An Italian television crew is in the village to interview relatives about the six locals who were killed earlier in the week in the German city of Duisburg, but they were met by empty streets and silence. 'San Luca has become a ghost town,' Ansa news agency reported.
San Luca's 4,000 souls are utterly terrified: they fear retaliation, revenge or a fresh outbreak of violence. For 16 years, a mafia feud between the Strangio-Nirta and Pelle-Romeo clans has been raging, resulting in the deaths of 20 people so far.
But never before in the history of the 'Ndrangheta, as the mafia in the southern region of Calabria is known, have six young men been 'executed' at the same time.

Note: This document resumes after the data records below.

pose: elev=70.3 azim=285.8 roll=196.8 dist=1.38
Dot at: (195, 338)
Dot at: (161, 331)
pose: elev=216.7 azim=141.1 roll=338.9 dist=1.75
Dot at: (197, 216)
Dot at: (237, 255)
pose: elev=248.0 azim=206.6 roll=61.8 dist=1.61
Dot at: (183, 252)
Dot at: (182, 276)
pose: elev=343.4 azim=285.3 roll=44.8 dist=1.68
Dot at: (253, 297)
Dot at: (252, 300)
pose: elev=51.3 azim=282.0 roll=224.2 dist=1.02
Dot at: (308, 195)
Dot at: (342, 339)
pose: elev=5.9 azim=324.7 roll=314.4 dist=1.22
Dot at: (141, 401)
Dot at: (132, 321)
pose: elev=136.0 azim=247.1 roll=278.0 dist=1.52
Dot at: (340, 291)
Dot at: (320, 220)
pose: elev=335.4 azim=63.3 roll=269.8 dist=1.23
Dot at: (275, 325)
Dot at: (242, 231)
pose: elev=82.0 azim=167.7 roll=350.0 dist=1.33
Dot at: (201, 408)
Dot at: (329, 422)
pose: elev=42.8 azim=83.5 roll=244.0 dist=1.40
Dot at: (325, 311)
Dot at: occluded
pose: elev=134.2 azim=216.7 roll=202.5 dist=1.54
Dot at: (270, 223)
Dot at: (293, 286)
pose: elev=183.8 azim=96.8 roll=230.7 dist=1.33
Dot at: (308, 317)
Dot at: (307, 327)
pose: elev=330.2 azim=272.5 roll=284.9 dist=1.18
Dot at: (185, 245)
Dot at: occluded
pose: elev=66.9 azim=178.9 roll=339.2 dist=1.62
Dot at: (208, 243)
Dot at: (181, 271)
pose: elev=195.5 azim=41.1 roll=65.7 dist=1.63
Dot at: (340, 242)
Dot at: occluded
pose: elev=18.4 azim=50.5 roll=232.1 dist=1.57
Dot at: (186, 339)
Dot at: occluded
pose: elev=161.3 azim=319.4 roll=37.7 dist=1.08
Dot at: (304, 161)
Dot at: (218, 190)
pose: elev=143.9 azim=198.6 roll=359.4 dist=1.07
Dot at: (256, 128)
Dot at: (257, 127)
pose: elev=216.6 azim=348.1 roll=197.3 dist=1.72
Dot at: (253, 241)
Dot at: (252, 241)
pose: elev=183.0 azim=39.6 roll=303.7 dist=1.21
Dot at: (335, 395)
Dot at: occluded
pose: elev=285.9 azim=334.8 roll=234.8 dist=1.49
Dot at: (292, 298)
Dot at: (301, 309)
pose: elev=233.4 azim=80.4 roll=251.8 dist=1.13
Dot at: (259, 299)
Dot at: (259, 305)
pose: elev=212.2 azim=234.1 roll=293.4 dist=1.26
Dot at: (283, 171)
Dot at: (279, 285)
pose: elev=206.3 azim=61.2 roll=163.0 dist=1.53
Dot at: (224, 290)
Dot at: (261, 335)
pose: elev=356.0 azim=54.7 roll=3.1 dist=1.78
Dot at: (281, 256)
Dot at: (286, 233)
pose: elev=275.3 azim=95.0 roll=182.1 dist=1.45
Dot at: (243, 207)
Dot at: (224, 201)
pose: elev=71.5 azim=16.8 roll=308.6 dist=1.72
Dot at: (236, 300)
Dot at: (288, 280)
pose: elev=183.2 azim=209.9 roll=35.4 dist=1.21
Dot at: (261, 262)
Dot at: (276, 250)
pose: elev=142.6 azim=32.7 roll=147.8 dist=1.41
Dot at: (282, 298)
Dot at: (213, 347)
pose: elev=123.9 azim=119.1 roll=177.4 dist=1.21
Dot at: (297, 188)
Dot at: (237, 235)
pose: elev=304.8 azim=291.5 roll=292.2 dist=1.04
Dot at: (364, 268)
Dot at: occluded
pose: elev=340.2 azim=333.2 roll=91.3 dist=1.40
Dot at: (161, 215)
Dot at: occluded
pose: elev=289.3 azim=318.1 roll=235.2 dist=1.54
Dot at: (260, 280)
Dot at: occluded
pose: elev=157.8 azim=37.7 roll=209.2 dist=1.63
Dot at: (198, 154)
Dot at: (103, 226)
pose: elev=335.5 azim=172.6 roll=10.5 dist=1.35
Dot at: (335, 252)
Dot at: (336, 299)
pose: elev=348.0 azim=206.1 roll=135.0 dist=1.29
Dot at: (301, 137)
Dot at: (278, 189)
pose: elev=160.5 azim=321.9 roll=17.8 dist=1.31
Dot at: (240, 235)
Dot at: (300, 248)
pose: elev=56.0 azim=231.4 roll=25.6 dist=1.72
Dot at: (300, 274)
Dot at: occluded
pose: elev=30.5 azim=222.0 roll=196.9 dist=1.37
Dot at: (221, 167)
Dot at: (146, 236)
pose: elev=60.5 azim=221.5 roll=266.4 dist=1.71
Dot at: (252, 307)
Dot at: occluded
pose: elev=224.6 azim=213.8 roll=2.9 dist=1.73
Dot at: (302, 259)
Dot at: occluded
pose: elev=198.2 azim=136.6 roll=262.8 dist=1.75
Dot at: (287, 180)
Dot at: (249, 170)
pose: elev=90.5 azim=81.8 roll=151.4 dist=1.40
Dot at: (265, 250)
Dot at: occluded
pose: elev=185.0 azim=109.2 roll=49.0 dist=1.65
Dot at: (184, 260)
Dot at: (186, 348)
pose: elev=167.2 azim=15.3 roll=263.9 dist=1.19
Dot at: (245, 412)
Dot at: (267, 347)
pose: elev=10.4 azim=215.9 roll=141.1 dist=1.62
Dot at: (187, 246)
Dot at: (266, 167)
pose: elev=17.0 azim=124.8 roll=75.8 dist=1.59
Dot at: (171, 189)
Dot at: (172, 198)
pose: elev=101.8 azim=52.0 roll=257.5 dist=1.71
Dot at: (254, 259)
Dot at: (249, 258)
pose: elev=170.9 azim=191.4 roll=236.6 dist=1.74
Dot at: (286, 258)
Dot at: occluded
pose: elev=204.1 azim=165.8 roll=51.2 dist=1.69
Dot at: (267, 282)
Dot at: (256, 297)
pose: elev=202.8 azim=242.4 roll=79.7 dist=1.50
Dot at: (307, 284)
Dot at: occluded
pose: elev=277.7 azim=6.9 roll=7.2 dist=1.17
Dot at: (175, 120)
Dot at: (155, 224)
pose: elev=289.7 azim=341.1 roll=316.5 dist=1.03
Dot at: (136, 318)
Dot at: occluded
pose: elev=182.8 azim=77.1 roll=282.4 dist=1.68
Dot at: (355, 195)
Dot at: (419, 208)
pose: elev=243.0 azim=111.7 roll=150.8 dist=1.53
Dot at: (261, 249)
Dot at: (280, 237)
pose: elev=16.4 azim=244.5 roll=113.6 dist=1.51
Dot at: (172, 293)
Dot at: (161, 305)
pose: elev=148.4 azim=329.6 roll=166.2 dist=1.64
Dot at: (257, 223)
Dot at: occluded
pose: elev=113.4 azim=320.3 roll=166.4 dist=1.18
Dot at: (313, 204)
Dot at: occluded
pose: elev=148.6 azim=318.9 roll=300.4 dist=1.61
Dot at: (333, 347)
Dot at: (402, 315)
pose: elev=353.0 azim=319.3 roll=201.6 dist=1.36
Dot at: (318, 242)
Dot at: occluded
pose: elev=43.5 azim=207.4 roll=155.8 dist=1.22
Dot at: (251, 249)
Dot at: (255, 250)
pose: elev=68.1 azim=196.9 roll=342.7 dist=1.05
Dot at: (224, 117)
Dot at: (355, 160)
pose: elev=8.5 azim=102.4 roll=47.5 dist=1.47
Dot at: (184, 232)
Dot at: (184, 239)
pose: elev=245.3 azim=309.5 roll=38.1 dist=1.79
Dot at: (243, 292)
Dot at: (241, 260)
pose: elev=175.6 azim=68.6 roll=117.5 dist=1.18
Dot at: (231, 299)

'Everyone is afraid that there will be a chain reaction,' a spokesman for the official RAI television network said.
That is why on the day after Ferragosto San Luca looks like the high-security wing of a prison: large numbers of carabinieri and special police units are checking everyone entering the village and patrolling the streets. 'This is how every attempt by the Vottari- Pelle group to find an explanation for the massacre has been nipped in the bud,' one journalist wrote.
It seems more and more likely that a 25-year-old identified as Marco M was the killers' main target. He is believed to belong to the Vottari-Pelle clan, like the five other victims, ranging in age from 16 to 38.
The Strangio-Nirta families believe that Marco M is the chief culprit in the murder of Maria Strangio, wife of the former clan head Giovanni Nirta, who was killed in December. Four people have been killed in revenge attacks since then and 21 Kalashnikov shots were fired as a warning at a house in which six families lived.
How did the feud that has the people of San Luca living in fear start? As is so often the case with mafia clans, the beginnings of the dispute are negligible: the two families threw eggs at each other at a carnival in 1991. The seemingly harmless joke soon snowballed into bloody conflict. A few days after the carnival, two people were lured into an ambush and murdered, which set the years of feuding off. 'This is a pointless war,' one television reporter said.
There have been occasions when the two sides have declared a form of truce, but this seems to have been irrevocably shattered.
In addition to the revenge attacks, the clans are also involved in drug-dealing and the control of certain territories.
There does not seem to be an end in sight for the people of San Luca, as once the summer is over and the police have stopped their checks, the 'Ndrangheta's next victim is inevitable.